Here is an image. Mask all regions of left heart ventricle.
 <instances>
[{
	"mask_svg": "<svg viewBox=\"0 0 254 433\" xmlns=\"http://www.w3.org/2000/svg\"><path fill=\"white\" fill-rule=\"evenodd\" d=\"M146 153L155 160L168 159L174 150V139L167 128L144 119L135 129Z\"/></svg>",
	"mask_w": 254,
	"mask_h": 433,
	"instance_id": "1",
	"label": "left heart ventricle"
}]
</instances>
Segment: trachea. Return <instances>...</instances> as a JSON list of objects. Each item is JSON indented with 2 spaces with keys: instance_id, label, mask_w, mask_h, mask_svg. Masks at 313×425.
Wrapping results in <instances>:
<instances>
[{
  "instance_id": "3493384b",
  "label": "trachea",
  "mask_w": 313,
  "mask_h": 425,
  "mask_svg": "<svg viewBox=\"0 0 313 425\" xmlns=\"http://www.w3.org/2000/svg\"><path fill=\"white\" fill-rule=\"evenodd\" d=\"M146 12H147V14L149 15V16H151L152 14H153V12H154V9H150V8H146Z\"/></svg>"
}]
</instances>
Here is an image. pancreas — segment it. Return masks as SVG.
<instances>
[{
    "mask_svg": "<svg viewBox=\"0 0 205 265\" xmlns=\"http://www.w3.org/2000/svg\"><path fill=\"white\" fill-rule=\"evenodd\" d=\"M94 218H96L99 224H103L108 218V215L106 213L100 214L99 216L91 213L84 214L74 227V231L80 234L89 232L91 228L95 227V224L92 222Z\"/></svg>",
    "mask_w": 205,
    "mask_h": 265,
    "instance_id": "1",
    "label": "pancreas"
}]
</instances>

..............................

◆ **What you have to do**
Convert the data, starting at the line that contains "Here is an image. pancreas" and ending at the last line of the data, into a JSON list of strings with one string per line. Leave out blank lines.

◆ **Reply to the task**
[
  "Here is an image. pancreas — segment it. Return masks as SVG.",
  "<instances>",
  "[{",
  "    \"mask_svg\": \"<svg viewBox=\\\"0 0 205 265\\\" xmlns=\\\"http://www.w3.org/2000/svg\\\"><path fill=\\\"white\\\" fill-rule=\\\"evenodd\\\" d=\\\"M94 218H96L99 224H103L108 218V215L106 213L100 214L99 216L91 213L84 214L74 227V231L80 234L89 232L91 228L95 227V224L92 222Z\\\"/></svg>\",",
  "    \"mask_w\": 205,",
  "    \"mask_h\": 265,",
  "    \"instance_id\": \"1\",",
  "    \"label\": \"pancreas\"",
  "}]",
  "</instances>"
]